This site may earn chapter commissions from the links on this page. Terms of employ.

Yeah, yep — of course a calculator won at a math competition. That'south not the point. This story, which concerns a rather amazing program called GeoS from the Allen Institute for Artificial Intelligence (AI2), is most the ability of AI to usefully appoint with the world. To a computer, with a brain literally structured for these sorts of operations, the math SAT is not a test on adding, just reading comprehension. That'southward why this story is and then interesting: GeoS isn't as skilful equally the average American at geometry, it's equally good equally the average American at the SAT itself.

Specifically, this AI program was able to score 49% accurateness on official SAT geometry questions, and 61% in do questions. The 49% figure is basically identical to the boilerplate for real human test-takers. The program was not given digitized or particularly labeled versions of the test, but looked at the exact aforementioned question layout as real students. It read the writing. Information technology interpreted the diagrams. It figured out what the question was asking, and then it solved the problem. It only got the answer well-nigh one-half the time — which makes it roughly equally fallible as a human being.

SAT AI 2Of course, GeoS makes errors for different reasons than loftier-schoolers. A human beingness might correctly interpret the question, and then apply the wrong formula, or muck up the calculation. GeoS, beingness a reckoner, will nearly ever go the correct answer so long as it truly understands the question. It might non be able to read a word correctly, or the grammar of a question might exist also conflicting for the calculator to parse. Regardless, what we're really measuring here is the computer'southward power to understand human communication in a class that's deliberately (pardon the pun) obtuse.

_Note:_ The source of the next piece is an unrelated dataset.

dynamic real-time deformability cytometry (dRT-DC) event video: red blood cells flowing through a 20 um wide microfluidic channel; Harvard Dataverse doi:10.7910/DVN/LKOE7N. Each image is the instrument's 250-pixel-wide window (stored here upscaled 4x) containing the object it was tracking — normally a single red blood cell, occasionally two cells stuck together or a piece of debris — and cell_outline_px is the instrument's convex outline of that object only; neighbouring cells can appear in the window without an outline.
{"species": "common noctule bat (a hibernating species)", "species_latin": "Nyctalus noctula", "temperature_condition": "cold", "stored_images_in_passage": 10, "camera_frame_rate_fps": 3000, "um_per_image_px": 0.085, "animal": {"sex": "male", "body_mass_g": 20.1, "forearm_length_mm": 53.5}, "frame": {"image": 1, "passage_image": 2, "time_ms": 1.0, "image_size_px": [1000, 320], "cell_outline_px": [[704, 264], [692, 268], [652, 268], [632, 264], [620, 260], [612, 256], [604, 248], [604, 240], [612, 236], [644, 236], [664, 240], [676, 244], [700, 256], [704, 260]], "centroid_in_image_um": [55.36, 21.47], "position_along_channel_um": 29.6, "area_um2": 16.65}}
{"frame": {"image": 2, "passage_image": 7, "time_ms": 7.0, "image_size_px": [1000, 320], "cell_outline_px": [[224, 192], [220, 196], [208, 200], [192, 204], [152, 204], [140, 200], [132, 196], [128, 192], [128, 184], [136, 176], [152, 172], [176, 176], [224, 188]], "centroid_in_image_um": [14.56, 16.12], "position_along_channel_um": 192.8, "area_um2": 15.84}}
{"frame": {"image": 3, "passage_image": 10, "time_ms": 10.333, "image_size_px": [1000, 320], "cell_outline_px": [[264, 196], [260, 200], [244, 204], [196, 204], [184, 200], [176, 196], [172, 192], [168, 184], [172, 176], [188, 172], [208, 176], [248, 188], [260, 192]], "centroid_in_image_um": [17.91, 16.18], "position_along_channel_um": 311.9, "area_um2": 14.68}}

To do this, the researchers had to nail together a whole assortment of different software technologies. GeoS uses optical character recognition (OCR) algorithms to read the text, and custom language processing to endeavor to understand what it reads. Geometry questions are structured to be difficult to parse, hiding important data as inferences and implications.

sat ai 3The other side of the money is that though geometry questions are dense and hard to tease apart, they're as well extremely uniform in structure and subject matter. The AI's programmers can plan for the strict design principles that go into writing the questions. It couldn't accept this same programming and straight use information technology to calculus bug for case, because they utilize somewhat different language and mathematical symbols to describe the trouble. Just a good GeometryBot would also be relatively easy to adapt to those few distinguishing rules. Each successive new area of competence would make the side by side 1 easier to acquire.

One intriguing implication of this research is that anytime, we might have algorithms quality-checking Saturday questions. Nosotros could take different AI programs intended to achieve different levels of success on average questions, perhaps fifty-fifty for different reasons. Run proposed new questions through them, and their relative performance could not only weed out bad questions for point to the source of the problem. BadAtReadingAI and BadAtLogicAI did as expected on the question, but BadAtDiagramsAI did terribly — maybe the drawing simply needs to be a little clearer.

This isn't a sign of the coming AI-pocalypse, or at to the lowest degree non a particularly firsthand sign; as dense as geometry questions might be, they're homogeneous and nowhere near as circuitous every bit something like conversational oral communication. Just this written report shows how the private tools available to AI researchers can be assembled to create rather total-featured artificial intelligences. When things volition really take off is when those same researchers showtime snapping together those amalgamations into something far more versatile and total-featured — something not entirely unlike a existent biological heed.